**Request:**
The answer must be every line from the listing that holds the string "控制主轴是哪一根".

>>>

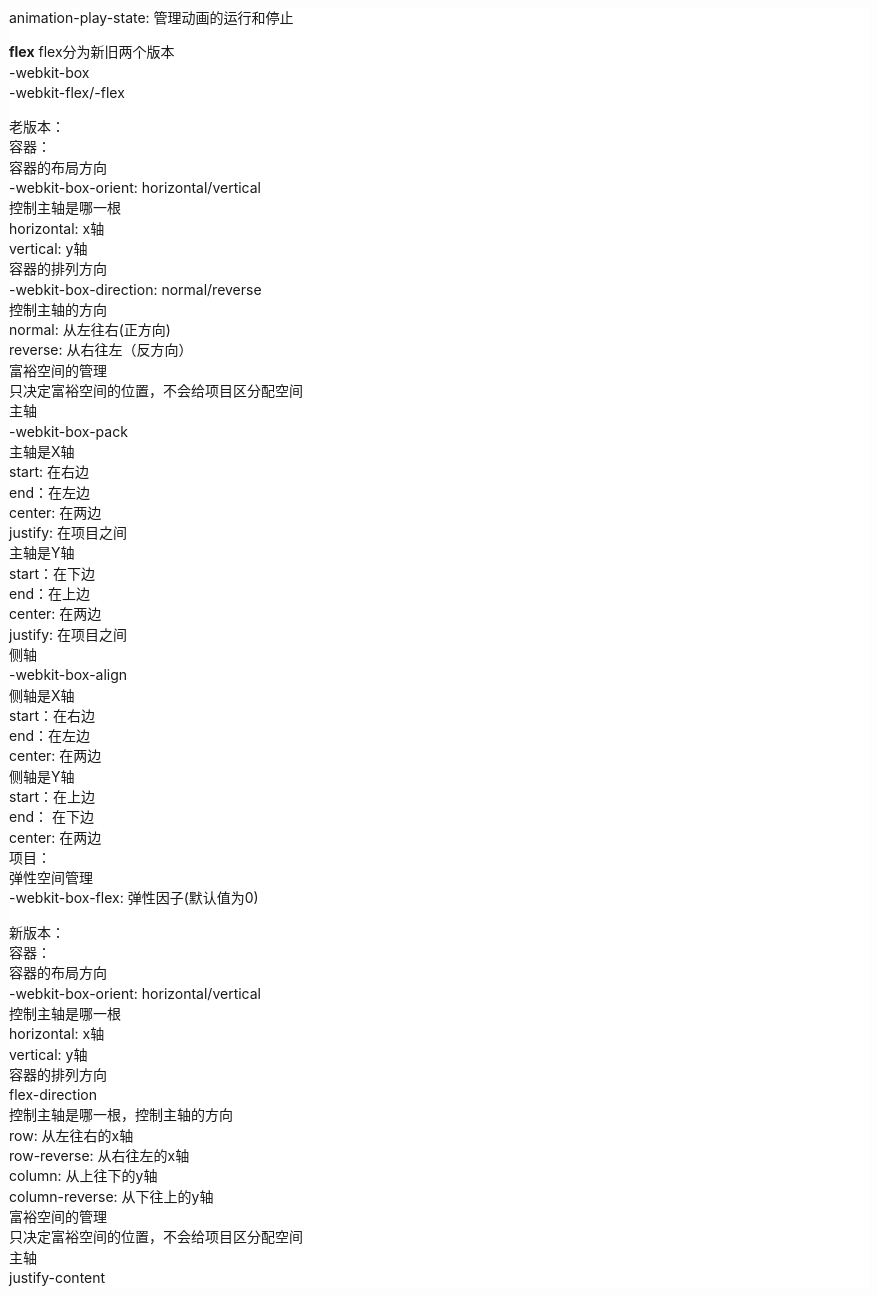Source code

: animation-play-state: 管理动画的运行和停止<br>

**flex**
flex分为新旧两个版本<br>
-webkit-box<br>
-webkit-flex/-flex<br>

老版本：<br>
容器：<br>
容器的布局方向<br>
      -webkit-box-orient: horizontal/vertical<br>
      控制主轴是哪一根<br>
	horizontal: x轴 <br>
	vertical: y轴 <br>
容器的排列方向<br>
      -webkit-box-direction: normal/reverse<br>
      控制主轴的方向<br>
	normal: 从左往右(正方向) <br>
	reverse: 从右往左（反方向）<br>
富裕空间的管理<br>
      只决定富裕空间的位置，不会给项目区分配空间<br>
      主轴<br>
	-webkit-box-pack <br>
	        主轴是X轴 <br>
		start: 在右边 <br>
		end：在左边 <br>
		center: 在两边 <br>
		justify: 在项目之间 <br>
	        主轴是Y轴 <br>
		start：在下边 <br>
		end：在上边 <br>
		center: 在两边 <br>
		justify: 在项目之间 <br>
      侧轴 <br>
	-webkit-box-align <br>
	        侧轴是X轴 <br>
		start：在右边 <br>
		end：在左边 <br>
		center: 在两边 <br>
	        侧轴是Y轴 <br>
		start：在上边 <br>
		end： 在下边 <br>
		center: 在两边 <br>
项目： <br>
      弹性空间管理<br>
	-webkit-box-flex: 弹性因子(默认值为0) <br>

新版本：<br>
容器： <br>
容器的布局方向<br>
      -webkit-box-orient: horizontal/vertical<br>
      控制主轴是哪一根 <br>
	horizontal: x轴 <br>
	vertical: y轴 <br>
容器的排列方向 <br>
      flex-direction <br>
      控制主轴是哪一根，控制主轴的方向 <br>
	row: 从左往右的x轴 <br>
	row-reverse: 从右往左的x轴 <br>
	column: 从上往下的y轴 <br>
	column-reverse: 从下往上的y轴 <br>
富裕空间的管理 <br>
      只决定富裕空间的位置，不会给项目区分配空间 <br>
      主轴 <br>
	justify-content <br>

<<<

**Response box:**
      控制主轴是哪一根<br>
      控制主轴是哪一根 <br>
      控制主轴是哪一根，控制主轴的方向 <br>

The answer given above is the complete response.